I have two dataframes as shown below and need to replace one column(df.M02) with column(df2.M02) for year 2024 only. I know this can be achieved in multiple ways but I am just trying to find better way to do this.
2×13 DataFrame
Row │ name type year sub_type M01 M02 M03 M04 M05 M06 M07 M08 M09
│ String String Int64 String Float64? Float64 Float64 Float64 Float64 Float64 Float64? Float64? Float64
─────┼────────────────────────────────────────────────────────────────────────────────────────────────────────────────────────
1 │ test-24 nulltest 2024 prev_mth missing 3.4 5.6 7.0 8.0 9.0 missing missing 8.5
2 │ test-24 nulltest 2025 prev_mth missing 3.4 5.6 7.0 8.0 9.0 missing missing 8.5
2×13 DataFrame
Row │ name type year sub_type M01 M02 M03 M04 M05 M06 M07 M08 M09
│ String String Int64 String Float64? Float64 Float64 Float64 Float64 Float64 Float64? Float64? Float64
─────┼────────────────────────────────────────────────────────────────────────────────────────────────────────────────────────
1 │ test-23 nulltest 2024 prev_mth missing 3.4 5.6 7.0 8.0 9.0 missing missing 8.5
2 │ test-24 nulltest 2025 prev_mth missing 3.4 5.6 7.0 8.0 9.0 missing missing 8.5
jling
April 19, 2024, 4:03pm
2
I would say:
mask1 = df.year .== 2024
mask2 = df2.year .== 2024
@assert mask1 == mask2
@views @. df.M02[mask1] = df2.M02[mask2]
If you know that the rows are identical and in order:
df.M02 = ifelse.(df.year .== 2024, df2.M02, df.M02)
using CSV, DataFrames
df1="""
name type year sub_type M01 M02 M03 M04 M05 M06 M07 M08 M09
test-24 nulltest 2024 prev_mth missing 3.41 5.6 7.0 8.0 9.0 missing missing 8.5
test-24 nulltest 2025 prev_mth missing 3.41 5.6 7.0 8.0 9.0 missing missing 8.5
"""
df1=CSV.read(IOBuffer(df1), DataFrame, delim=' ', ignorerepeated=true)
df2="""
name type year sub_type M01 M02 M03 M04 M05 M06 M07 M08 M09
test-23 nulltest 2024 prev_mth missing 3.42 5.6 7.0 8.0 9.0 missing missing 8.5
test-24 nulltest 2025 prev_mth missing 3.42 5.6 7.0 8.0 9.0 missing missing 8.5
"""
df2=CSV.read(IOBuffer(df2), DataFrame, delim=' ', ignorerepeated=true)
grp1=groupby(df1,:year)
grp2=groupby(df2,:year)
# (df.M02) with column(df2.M02)
grp1[(2024,)].M02=grp2[(2024,)].M02
julia> df1
2×13 DataFrame
Row │ name type year sub_type M01 M02 M03 M04 M05 M06 M07 M08 M0 ⋯
│ String7 String15 Int64 String15 String7 Float64 Float64 Float64 Float64 Float64 String7 String7 Fl ⋯
─────┼─────────────────────────────────────────────────────────────────────────────────────────────────────────────────
1 │ test-24 nulltest 2024 prev_mth missing 3.42 5.6 7.0 8.0 9.0 missing missing ⋯
2 │ test-24 nulltest 2025 prev_mth missing 3.41 5.6 7.0 8.0 9.0 missing missing
1 column omitted
A leftjoin
is probably the best choice here.
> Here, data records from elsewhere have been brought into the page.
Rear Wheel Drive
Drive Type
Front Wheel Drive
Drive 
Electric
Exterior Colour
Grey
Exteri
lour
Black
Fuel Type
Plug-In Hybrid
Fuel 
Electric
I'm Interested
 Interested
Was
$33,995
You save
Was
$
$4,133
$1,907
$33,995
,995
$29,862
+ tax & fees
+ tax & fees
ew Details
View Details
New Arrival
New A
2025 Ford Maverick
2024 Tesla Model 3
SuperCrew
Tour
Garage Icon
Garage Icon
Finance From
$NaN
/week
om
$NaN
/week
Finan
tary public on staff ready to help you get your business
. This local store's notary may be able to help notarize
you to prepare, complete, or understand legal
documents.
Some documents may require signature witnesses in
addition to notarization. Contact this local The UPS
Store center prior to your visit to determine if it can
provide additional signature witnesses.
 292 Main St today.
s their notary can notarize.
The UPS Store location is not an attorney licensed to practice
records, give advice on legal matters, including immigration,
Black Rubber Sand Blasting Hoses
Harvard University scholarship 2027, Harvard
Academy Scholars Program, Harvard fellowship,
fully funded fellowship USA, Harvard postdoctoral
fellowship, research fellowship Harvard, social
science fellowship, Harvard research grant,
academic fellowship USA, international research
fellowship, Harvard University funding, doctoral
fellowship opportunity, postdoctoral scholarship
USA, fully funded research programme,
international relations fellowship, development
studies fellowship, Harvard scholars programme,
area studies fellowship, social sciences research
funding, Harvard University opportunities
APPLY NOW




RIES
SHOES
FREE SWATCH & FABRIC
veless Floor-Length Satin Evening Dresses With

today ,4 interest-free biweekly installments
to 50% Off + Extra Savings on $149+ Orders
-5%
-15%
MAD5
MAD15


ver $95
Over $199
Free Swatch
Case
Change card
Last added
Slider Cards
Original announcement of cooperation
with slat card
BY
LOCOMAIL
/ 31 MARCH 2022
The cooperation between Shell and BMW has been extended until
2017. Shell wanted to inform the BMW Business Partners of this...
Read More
Unless you absolutely know that the rows in each data frame overlap, you should avoid doing stuff like df1.x = df2.x
.
Here’s a solution involving a join
and DataFramesMeta.jl
@chain df begin
leftjoin(df1, @select(df2, :id, :M02_2 = :M02), on = :id, )
@rtransform :M02 = :year == 2004 ? :M02_2 : M02
end
1 Like
despite all attempts to give an answer, the question seems to lie precisely on this aspect: the problem is not well defined.